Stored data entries
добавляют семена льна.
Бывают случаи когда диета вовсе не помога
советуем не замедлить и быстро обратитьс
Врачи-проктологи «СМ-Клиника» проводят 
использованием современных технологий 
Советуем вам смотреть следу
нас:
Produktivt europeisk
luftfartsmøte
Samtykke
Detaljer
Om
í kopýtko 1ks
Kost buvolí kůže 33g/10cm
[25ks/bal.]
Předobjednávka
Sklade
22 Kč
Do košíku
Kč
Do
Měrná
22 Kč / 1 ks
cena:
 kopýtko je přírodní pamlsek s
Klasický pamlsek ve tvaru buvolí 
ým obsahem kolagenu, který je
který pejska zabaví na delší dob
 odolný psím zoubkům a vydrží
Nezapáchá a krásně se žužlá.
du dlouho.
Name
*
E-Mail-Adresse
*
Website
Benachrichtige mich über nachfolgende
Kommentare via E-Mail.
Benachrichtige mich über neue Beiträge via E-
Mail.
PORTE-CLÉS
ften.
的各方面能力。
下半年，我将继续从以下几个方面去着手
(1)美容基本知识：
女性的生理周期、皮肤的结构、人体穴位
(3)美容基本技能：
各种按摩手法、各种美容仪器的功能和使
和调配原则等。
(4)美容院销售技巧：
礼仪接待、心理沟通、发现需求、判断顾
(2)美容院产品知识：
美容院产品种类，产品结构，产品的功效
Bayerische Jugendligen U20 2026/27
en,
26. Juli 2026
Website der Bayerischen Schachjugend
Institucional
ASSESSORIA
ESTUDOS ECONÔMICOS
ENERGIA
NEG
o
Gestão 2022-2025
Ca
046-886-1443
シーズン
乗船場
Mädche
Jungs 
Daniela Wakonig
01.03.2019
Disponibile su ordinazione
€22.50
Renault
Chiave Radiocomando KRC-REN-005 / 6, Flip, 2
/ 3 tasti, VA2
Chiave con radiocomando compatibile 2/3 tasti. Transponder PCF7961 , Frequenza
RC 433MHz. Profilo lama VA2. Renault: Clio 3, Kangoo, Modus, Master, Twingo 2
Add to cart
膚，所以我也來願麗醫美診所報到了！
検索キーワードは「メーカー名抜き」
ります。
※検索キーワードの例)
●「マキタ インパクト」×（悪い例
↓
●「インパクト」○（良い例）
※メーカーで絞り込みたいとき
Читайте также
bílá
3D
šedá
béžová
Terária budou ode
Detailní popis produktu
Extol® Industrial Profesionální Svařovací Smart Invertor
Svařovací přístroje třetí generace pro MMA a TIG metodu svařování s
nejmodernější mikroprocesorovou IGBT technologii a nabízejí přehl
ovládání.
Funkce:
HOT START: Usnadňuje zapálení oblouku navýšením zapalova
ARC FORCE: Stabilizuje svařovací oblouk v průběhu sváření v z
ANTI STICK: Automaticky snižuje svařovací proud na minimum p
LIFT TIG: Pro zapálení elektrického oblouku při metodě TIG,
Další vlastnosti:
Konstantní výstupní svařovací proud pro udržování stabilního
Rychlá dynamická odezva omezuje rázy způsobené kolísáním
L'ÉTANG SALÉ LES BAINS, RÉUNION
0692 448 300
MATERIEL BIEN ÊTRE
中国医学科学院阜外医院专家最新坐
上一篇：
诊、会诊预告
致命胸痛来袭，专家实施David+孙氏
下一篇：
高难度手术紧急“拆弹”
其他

■ Task item ■
Extract all of the lines above verbatim, reproducing each one character for character in its original order.

■ Exercise solution ■
добавляют семена льна.
Бывают случаи когда диета вовсе не помога
советуем не замедлить и быстро обратитьс
Врачи-проктологи «СМ-Клиника» проводят 
использованием современных технологий 
Советуем вам смотреть следу
нас:
Produktivt europeisk
luftfartsmøte
Samtykke
Detaljer
Om
í kopýtko 1ks
Kost buvolí kůže 33g/10cm
[25ks/bal.]
Předobjednávka
Sklade
22 Kč
Do košíku
Kč
Do
Měrná
22 Kč / 1 ks
cena:
 kopýtko je přírodní pamlsek s
Klasický pamlsek ve tvaru buvolí 
ým obsahem kolagenu, který je
který pejska zabaví na delší dob
 odolný psím zoubkům a vydrží
Nezapáchá a krásně se žužlá.
du dlouho.
Name
*
E-Mail-Adresse
*
Website
Benachrichtige mich über nachfolgende
Kommentare via E-Mail.
Benachrichtige mich über neue Beiträge via E-
Mail.
PORTE-CLÉS
ften.
的各方面能力。
下半年，我将继续从以下几个方面去着手
(1)美容基本知识：
女性的生理周期、皮肤的结构、人体穴位
(3)美容基本技能：
各种按摩手法、各种美容仪器的功能和使
和调配原则等。
(4)美容院销售技巧：
礼仪接待、心理沟通、发现需求、判断顾
(2)美容院产品知识：
美容院产品种类，产品结构，产品的功效
Bayerische Jugendligen U20 2026/27
en,
26. Juli 2026
Website der Bayerischen Schachjugend
Institucional
ASSESSORIA
ESTUDOS ECONÔMICOS
ENERGIA
NEG
o
Gestão 2022-2025
Ca
046-886-1443
シーズン
乗船場
Mädche
Jungs 
Daniela Wakonig
01.03.2019
Disponibile su ordinazione
€22.50
Renault
Chiave Radiocomando KRC-REN-005 / 6, Flip, 2
/ 3 tasti, VA2
Chiave con radiocomando compatibile 2/3 tasti. Transponder PCF7961 , Frequenza
RC 433MHz. Profilo lama VA2. Renault: Clio 3, Kangoo, Modus, Master, Twingo 2
Add to cart
膚，所以我也來願麗醫美診所報到了！
検索キーワードは「メーカー名抜き」
ります。
※検索キーワードの例)
●「マキタ インパクト」×（悪い例
↓
●「インパクト」○（良い例）
※メーカーで絞り込みたいとき
Читайте также
bílá
3D
šedá
béžová
Terária budou ode
Detailní popis produktu
Extol® Industrial Profesionální Svařovací Smart Invertor
Svařovací přístroje třetí generace pro MMA a TIG metodu svařování s
nejmodernější mikroprocesorovou IGBT technologii a nabízejí přehl
ovládání.
Funkce:
HOT START: Usnadňuje zapálení oblouku navýšením zapalova
ARC FORCE: Stabilizuje svařovací oblouk v průběhu sváření v z
ANTI STICK: Automaticky snižuje svařovací proud na minimum p
LIFT TIG: Pro zapálení elektrického oblouku při metodě TIG,
Další vlastnosti:
Konstantní výstupní svařovací proud pro udržování stabilního
Rychlá dynamická odezva omezuje rázy způsobené kolísáním
L'ÉTANG SALÉ LES BAINS, RÉUNION
0692 448 300
MATERIEL BIEN ÊTRE
中国医学科学院阜外医院专家最新坐
上一篇：
诊、会诊预告
致命胸痛来袭，专家实施David+孙氏
下一篇：
高难度手术紧急“拆弹”
其他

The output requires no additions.